The Unknown Type — Unvalidated Wire Data
Unknown is the type for data that hasn't been validated yet. Think of it as a typed serde_json::Value — it can hold any shape of data, but you can't do anything useful with it until you run it through a schema.
Creating Unknown Values
#![allow(unused)] fn main() { use id_effect::schema::Unknown; // From a JSON string let u: Unknown = Unknown::from_json_str(r#"{"name": "Alice", "age": 30}"#)?; // From a serde_json Value let v: serde_json::Value = serde_json::json!({ "name": "Alice" }); let u: Unknown = Unknown::from_serde_json(v); // From raw parts let u: Unknown = Unknown::object([ ("name", Unknown::string("Alice")), ("age", Unknown::integer(30)), ]); // Primitives let s: Unknown = Unknown::string("hello"); let n: Unknown = Unknown::integer(42); let b: Unknown = Unknown::boolean(true); let null: Unknown = Unknown::null(); let arr: Unknown = Unknown::array([Unknown::integer(1), Unknown::integer(2)]); }
Why Not serde_json::Value Directly?
serde_json::Value is an excellent data type, but it's stringly typed: value["name"] gives you an Option<&Value> and there's no structure around parse errors, path tracking, or accumulation. Unknown wraps the same idea but integrates with id_effect's schema parser, which gives you:
- Path tracking — "error at
.users[3].email" - Accumulated errors — all failures in one parse, not just the first
- Composable schemas — build complex validators from simple primitives
Inspecting Unknown Values
You don't normally inspect Unknown directly — you run it through a schema. But when debugging:
#![allow(unused)] fn main() { // Check what shape the value has match u.kind() { UnknownKind::Object(fields) => { /* … */ } UnknownKind::Array(elems) => { /* … */ } UnknownKind::String(s) => { /* … */ } UnknownKind::Integer(n) => { /* … */ } UnknownKind::Float(f) => { /* … */ } UnknownKind::Boolean(b) => { /* … */ } UnknownKind::Null => { /* … */ } } // Access a field without parsing (returns Option<&Unknown>) let name: Option<&Unknown> = u.field("name"); }
The Parse Boundary
Unknown is your import type.
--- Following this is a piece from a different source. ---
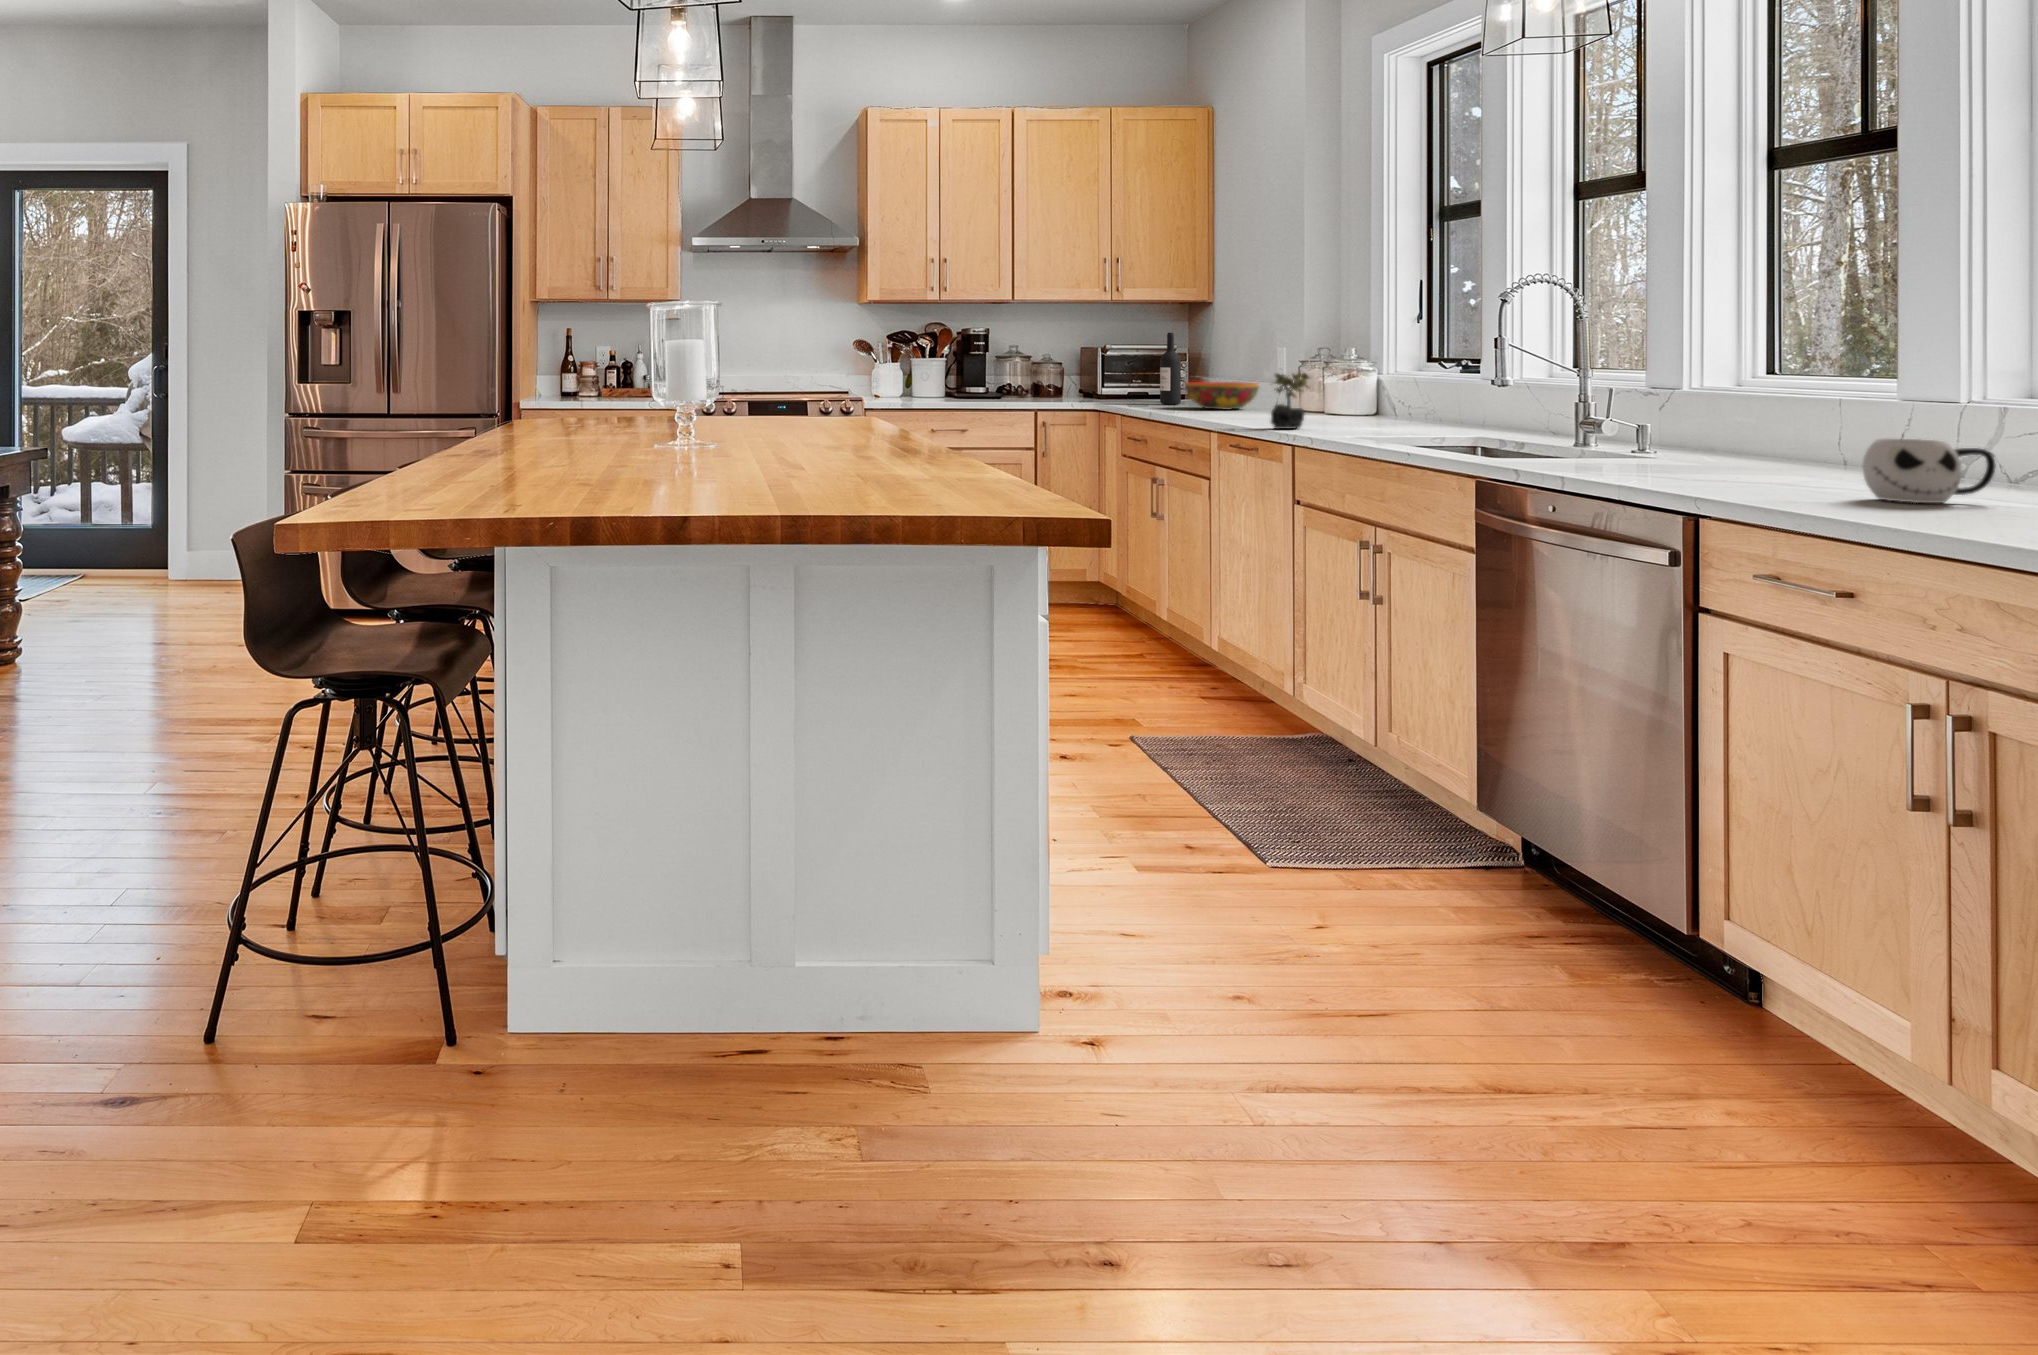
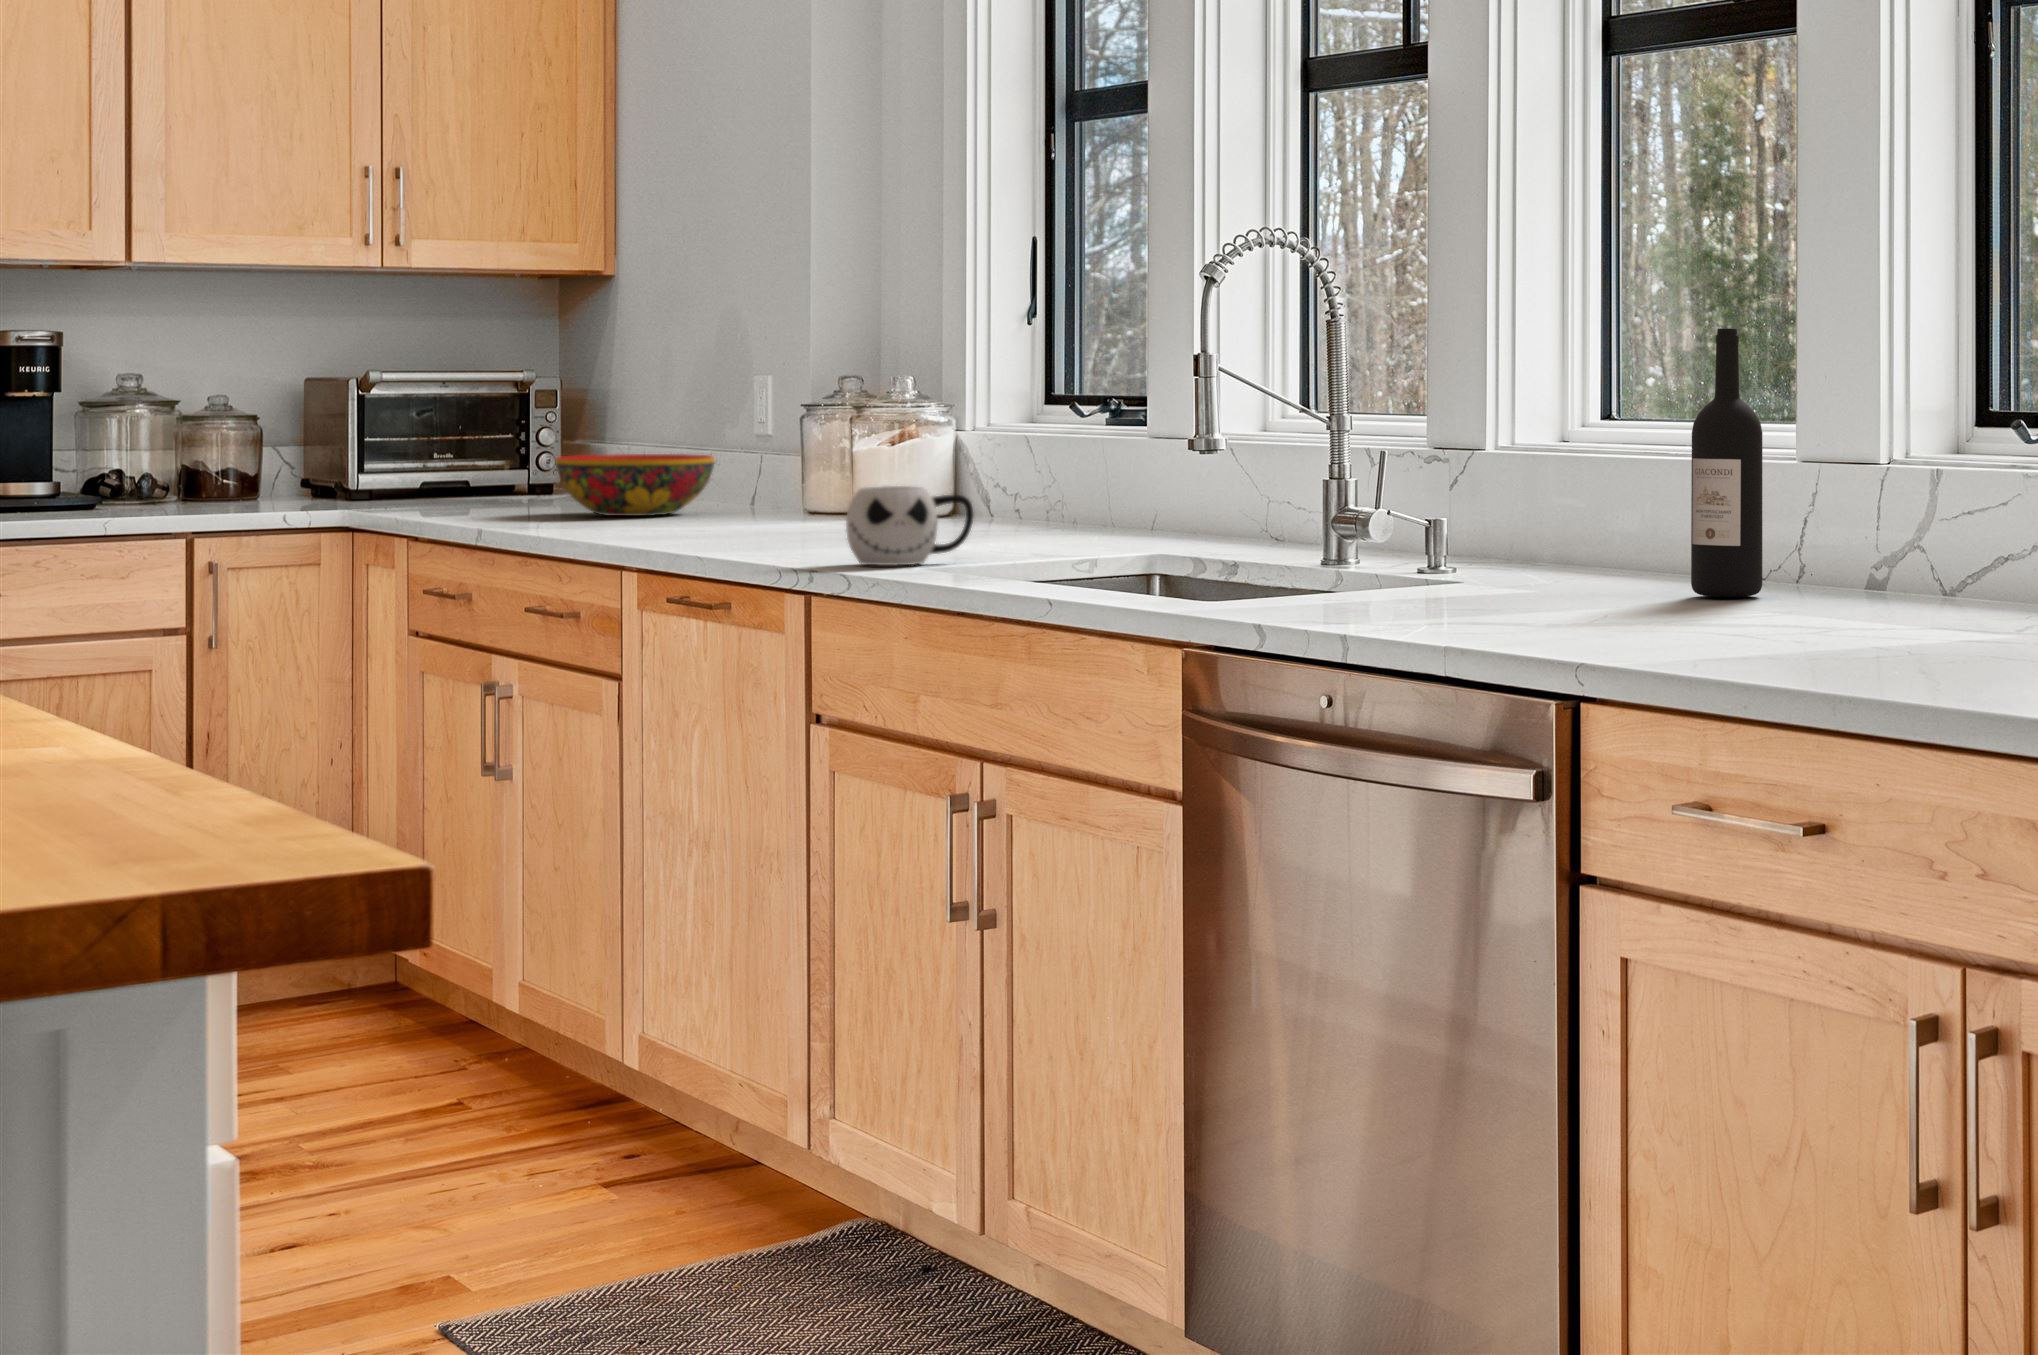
wine bottle: present [1160,333,1181,405] -> present [1691,329,1762,597]
succulent plant: present [1271,372,1311,429] -> none [754,424,842,557]
mug: present [1863,438,1995,503] -> present [846,486,973,565]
At every IO boundary — HTTP handler, NATS message, config file, database row — convert incoming data to Unknown first, then parse it with a schema:
#![allow(unused)] fn main() { async fn handle_request(body: Bytes) -> Effect<CreateUserResponse, ApiError, Deps> { effect! { // Convert raw bytes to Unknown let raw = Unknown::from_json_bytes(&body) .map_err(ApiError::InvalidJson)?; // Parse Unknown into a typed, validated struct let req: CreateUserRequest = ~ parse_schema(create_user_schema(), raw); // Now req is fully trusted — proceed with domain logic ~ create_user(req) } } }
Nothing beyond the parse boundary sees Unknown. Domain functions only accept validated types.
Unknown and Serde
If you have existing serde-deserializable types, use the serde bridge (requires the schema-serde feature):
#![allow(unused)] fn main() { use id_effect::schema::serde_bridge::unknown_from_serde_json; // Deserialise via serde, then convert to Unknown for schema validation let value: serde_json::Value = serde_json::from_str(input)?; let u: Unknown = unknown_from_serde_json(value); }
This lets you incrementally adopt the schema system without rewriting all your serde impls at once.